▶ **Required tasks**
1. From the speech-quality patent claims, list every claim number whose claim refers back to claim 1.
2. In claim 14 of the speech-quality patent claims, what is the first predefined duration a function of?
3. Reproduce the passage of the speech-quality patent claims starting at "11. The method" and ending at "of silence gaps.".

9. The method of claim 7 further comprising the steps of:
if the best cross correlation result is not greater than the first predetermined threshold, then for each speech sample of the plurality of speech samples determining an additional best cross correlation result by:
determining an additional cross correlation function between each speech sample and the speech burst and selecting the additional best cross correlation result as a peak of the additional cross correlation functions; and
determining a speech sample of the plurality of speech samples is a most probable match, if that speech sample corresponds to a highest additional best cross correlation result; and
classifying the speech burst as one without temporal clipping if the highest additional best cross correlation result is greater that a second predetermined threshold.
10. The method of claim 9 wherein if the best cross correlation result is greater than the first predetermined threshold or if the highest additional best cross correlation result is greater than the second predetermined threshold, then calculating a delay as the difference between one of a temporal peak of the best cross correlation result and a temporal peak of the highest cross correlation result and a corresponding point in the reference signal.
11. The method of claim 1 wherein the first predefined duration is a function of a frame size used for compression by the speech transmission system.
12. The method of claim 1 wherein the plurality of periods of silence and the plurality of silence gaps each have a duration that is a multiple of a duration of at least one of the plurality of silence gaps.
13. The method of claim 1 wherein the reference signal is a signal resulting from processing the test signal with a codec that uses an algorithm for coding that is the same as an algorithm used for coding in the speech transmission system.
14. An apparatus for determining quality of a speech transmission processed by a speech transmission system comprising:
a processor coupled to the speech transmission system;
a memory coupled to the processor to store the speech transmission;
wherein the processor
stores an output signal from the speech transmission system;
compares the output signal to a reference signal, wherein the reference signal is a signal resulting from processing a test signal with a codec that uses an algorithm for coding that is the same as an algorithm used for coding in the speech transmission system;
wherein the test signal comprises:
a plurality of segments of speech signals interleaved with a plurality of periods of silence, wherein between adjacent segments of the plurality of segments there is a period of silence of the plurality of periods of silence;
wherein each segment of the plurality of segments comprises a plurality of speech samples interleaved with a plurality of silence gaps, wherein there is a silence gap of the plurality of silence gaps between adjacent speech samples of the plurality of speech samples, wherein each speech sample of the plurality of speech samples has a first predefined duration;
wherein the plurality of silence gaps do not all have a same duration;
wherein the plurality of periods of silence do not all have a same duration; and
wherein the first predefined duration is a function of a packet size associated with the speech transmission system.
15. The apparatus of claim 14 wherein each speech sample of the plurality of speech samples has a normalized power level.
16. The apparatus of claim 14 wherein the plurality of speech samples are characterized by minimal distortion when coded by the speech transmission system.

▶ **Given entries**

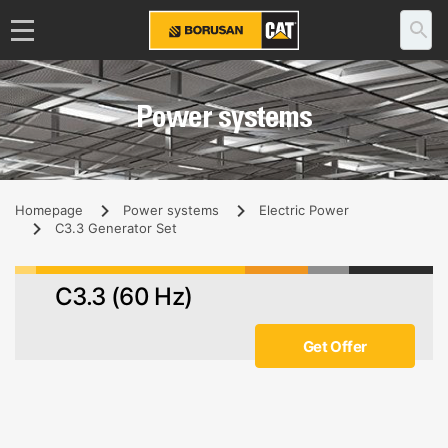
Power systems
Homepage
Power systems
Electric Power
C3.3 Generator Set
C3.3 (60 Hz)
Get Offer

▶ **Exercise answers**
1. 11, 12, 13

2. A packet size associated with the speech transmission system.

3.
11. The method of claim 1 wherein the first predefined duration is a function of a frame size used for compression by the speech transmission system.
12. The method of claim 1 wherein the plurality of periods of silence and the plurality of silence gaps each have a duration that is a multiple of a duration of at least one of the plurality of silence gaps.